Frontier market have now come back from the lows after the global financial crisis, but still have room to re-rate further, according to HSBC Asset Management portfolio manager, frontier markets, Andrew Brudenell.
Brudenell said seven “c’s” will drive frontier market convergence with emerging and developed markets over time and form the investment case for asset allocators. The factors include “cheap” or valuations, “change” or postive political, economic and social developments, “consumers” or the growing middle class population with disposable incomes, “commodity wealth” and “correlations”. He added that frontier markets can be defined as those with high institutional voids in areas such as product markets, capital markets, labour markets, regulation and contract enforcement. “Small reductions on institutional voids can lead to large productivity gains, creating a return opportunity for equity investors,” Brudenell said.

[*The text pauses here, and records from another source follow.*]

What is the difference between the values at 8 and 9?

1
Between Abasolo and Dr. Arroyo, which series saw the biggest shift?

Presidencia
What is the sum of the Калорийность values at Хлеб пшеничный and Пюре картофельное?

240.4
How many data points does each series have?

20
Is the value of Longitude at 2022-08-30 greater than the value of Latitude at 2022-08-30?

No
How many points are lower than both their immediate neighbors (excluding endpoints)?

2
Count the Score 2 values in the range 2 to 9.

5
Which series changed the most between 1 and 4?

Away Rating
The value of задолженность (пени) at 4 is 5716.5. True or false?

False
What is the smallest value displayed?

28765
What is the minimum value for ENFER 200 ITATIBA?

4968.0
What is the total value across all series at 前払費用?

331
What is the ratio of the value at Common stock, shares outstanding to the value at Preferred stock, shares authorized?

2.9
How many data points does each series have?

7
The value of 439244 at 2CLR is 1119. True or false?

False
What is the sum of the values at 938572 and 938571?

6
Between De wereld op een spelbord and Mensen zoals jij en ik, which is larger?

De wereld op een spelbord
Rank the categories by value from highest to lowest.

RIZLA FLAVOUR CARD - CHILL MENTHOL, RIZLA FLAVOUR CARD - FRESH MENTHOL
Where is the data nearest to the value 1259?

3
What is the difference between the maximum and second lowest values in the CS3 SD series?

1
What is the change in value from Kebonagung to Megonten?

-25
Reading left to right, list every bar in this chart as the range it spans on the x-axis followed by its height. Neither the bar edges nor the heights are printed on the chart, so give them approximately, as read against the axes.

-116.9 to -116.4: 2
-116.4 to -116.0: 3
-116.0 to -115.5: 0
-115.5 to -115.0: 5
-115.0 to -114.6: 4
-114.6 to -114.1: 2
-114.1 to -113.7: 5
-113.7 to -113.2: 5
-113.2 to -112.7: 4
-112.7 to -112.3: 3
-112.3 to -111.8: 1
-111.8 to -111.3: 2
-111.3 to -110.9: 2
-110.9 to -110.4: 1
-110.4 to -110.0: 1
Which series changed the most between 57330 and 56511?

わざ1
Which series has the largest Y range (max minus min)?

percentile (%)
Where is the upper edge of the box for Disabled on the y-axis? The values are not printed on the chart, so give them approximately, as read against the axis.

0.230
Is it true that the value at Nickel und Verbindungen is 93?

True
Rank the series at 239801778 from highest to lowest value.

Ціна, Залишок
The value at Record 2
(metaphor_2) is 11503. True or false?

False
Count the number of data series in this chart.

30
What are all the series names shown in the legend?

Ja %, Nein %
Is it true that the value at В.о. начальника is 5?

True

He cited Pakistan and Nigeria as examples, following recent democratic changes of government.
Another attraction of frontier markets is the low correlation to emerging and developed markets of 0.58 and 0.55 respectively, according to Bloomberg over a five-year period to March 2015. Correlations between individual countries are typically even lower than these figures; Vietnam has a marginally negative correlation to Kenya, Kuwait and Qatar for instance. As well as favourable demographics, Brudenell picked valuation as a big opportunity for investors: “From a return and profitability point of view, there are some very well-run, good companies which are generating impressive returns. The return on equity is nearly as high as in emerging markets but for a lot less money.” Compared to the MSCI benchmark, Brudenell said he is overweighting UAE and Pakistan among other countries and underweighting Kenya, Morocco, Argentina, Philippines and Slovenia at present.